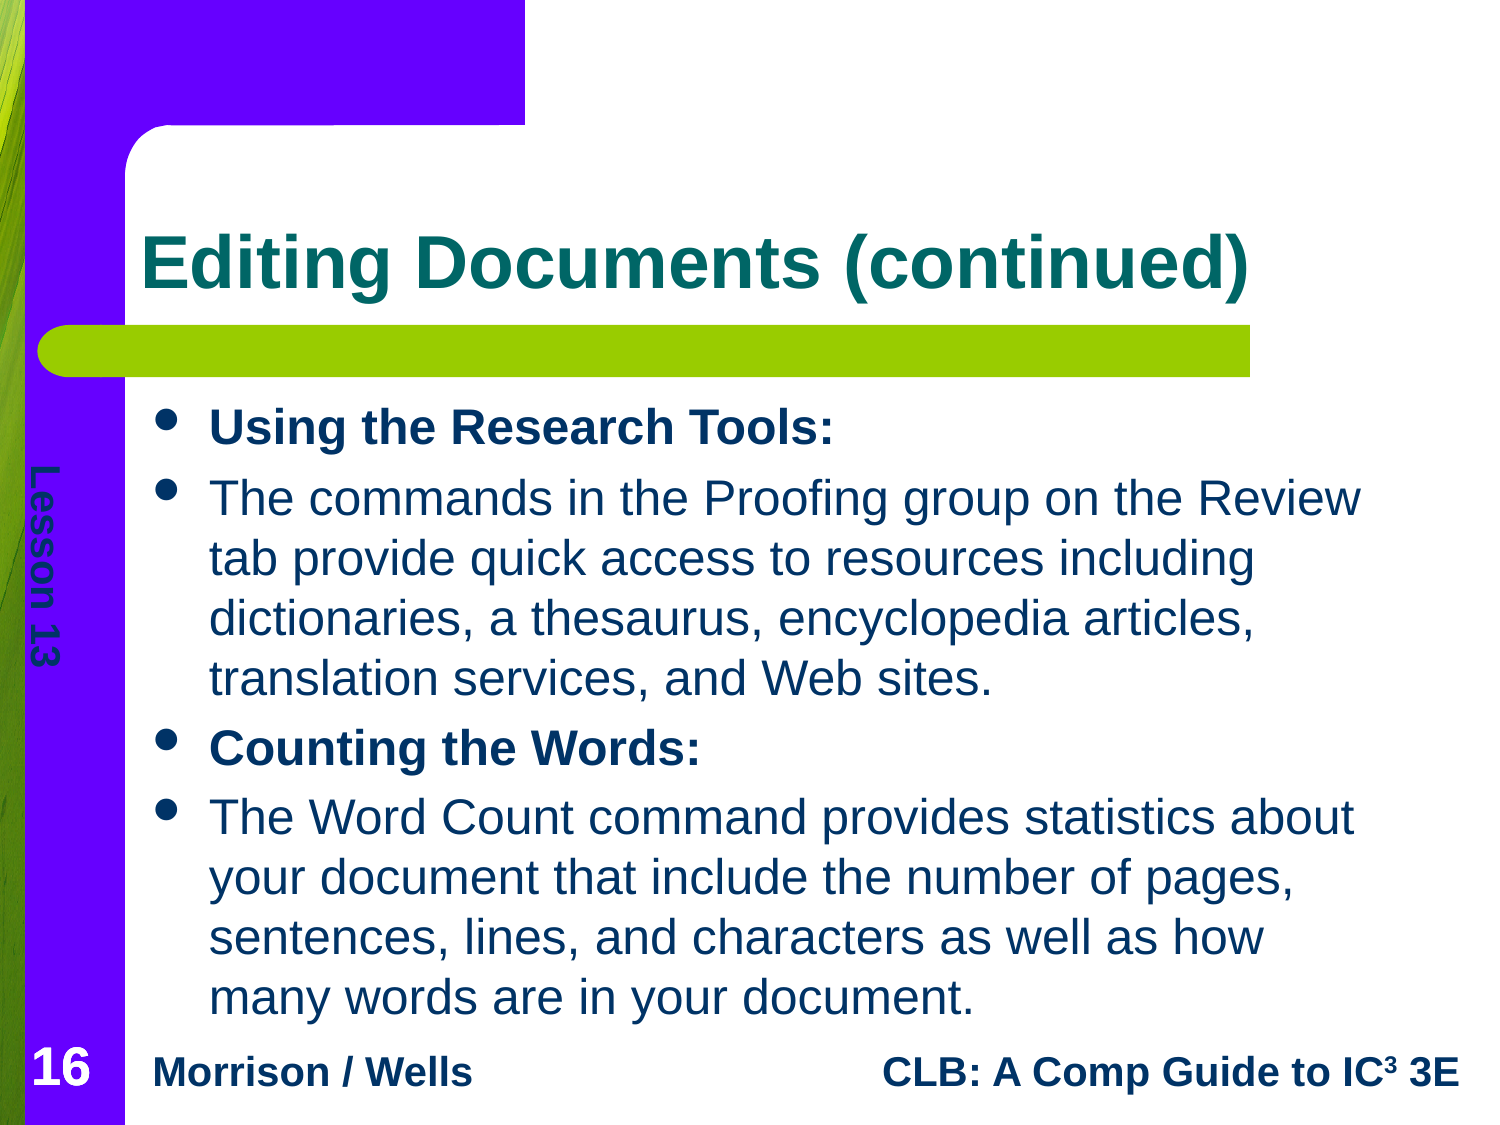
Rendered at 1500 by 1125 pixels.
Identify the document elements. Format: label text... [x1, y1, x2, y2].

title Editing Documents (continued) [124, 124, 1426, 313]
list Using the Research Tools: The commands in the Proofing group on the Review tab provide quick access to resources including dictionaries, a thesaurus, encyclopedia articles, translation services, and Web sites. Counting the Words: The Word Count command provides statistics about your document that include the number of pages, sentences, lines, and characters as well as how many words are in your document. [137, 387, 1413, 1013]
picture [0, 0, 25, 1125]
text_box 16 [13, 1023, 111, 1105]
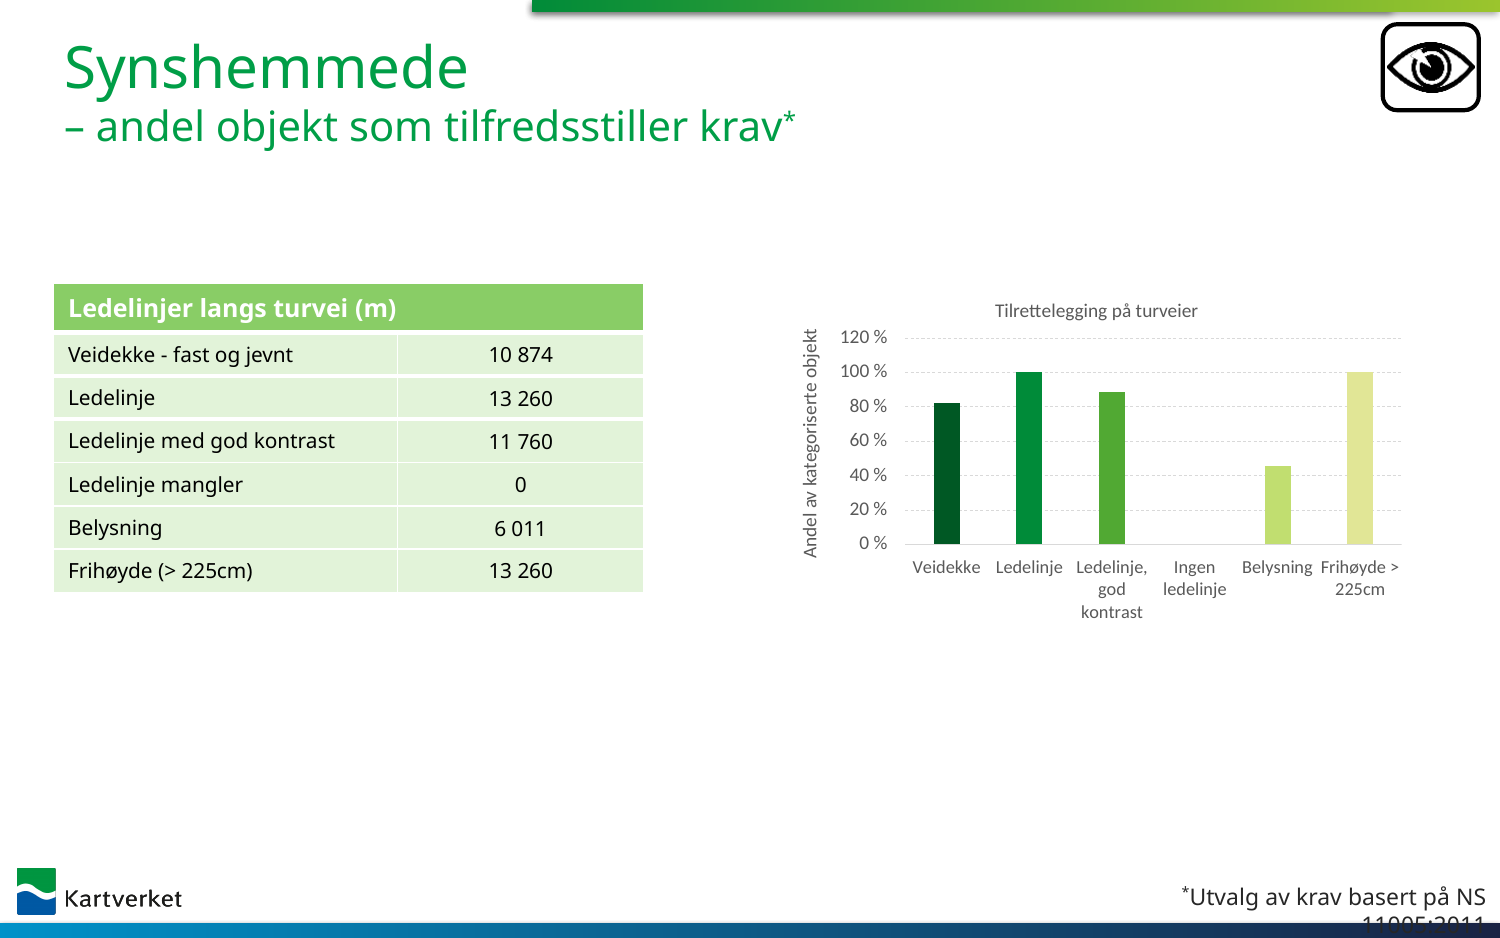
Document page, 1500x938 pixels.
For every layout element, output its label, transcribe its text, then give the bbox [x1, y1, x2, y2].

table_cell 11 760 [398, 421, 643, 462]
table_cell 0 [398, 463, 643, 505]
table_cell 10 874 [398, 335, 643, 374]
table_cell 13 260 [398, 378, 643, 417]
picture [791, 291, 1402, 630]
table_cell Ledelinje med god kontrast [54, 421, 397, 462]
table_header Ledelinjer langs turvei (m) [54, 284, 643, 330]
table_cell Ledelinje mangler [54, 463, 397, 505]
table_cell Veidekke - fast og jevnt [54, 335, 397, 374]
text_box *Utvalg av krav basert på NS 11005:2011 [1068, 873, 1500, 938]
table_cell 6 011 [398, 507, 643, 548]
table_cell Frihøyde (> 225cm) [54, 550, 397, 592]
table_cell Ledelinje [54, 378, 397, 417]
text_box Synshemmede – andel objekt som tilfredsstiller krav* [49, 24, 1431, 158]
table_cell 13 260 [398, 550, 643, 592]
table_cell Belysning [54, 507, 397, 548]
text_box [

☆ ☆ ☆ ☆ ☆ ☆ ☆

**What to produce**
What lines of the listing contain the word "pixels"? Copy them all.

**Written answer**
Rendered at 1500 by 1125 pixels.
Document page, 1500x938 pixels.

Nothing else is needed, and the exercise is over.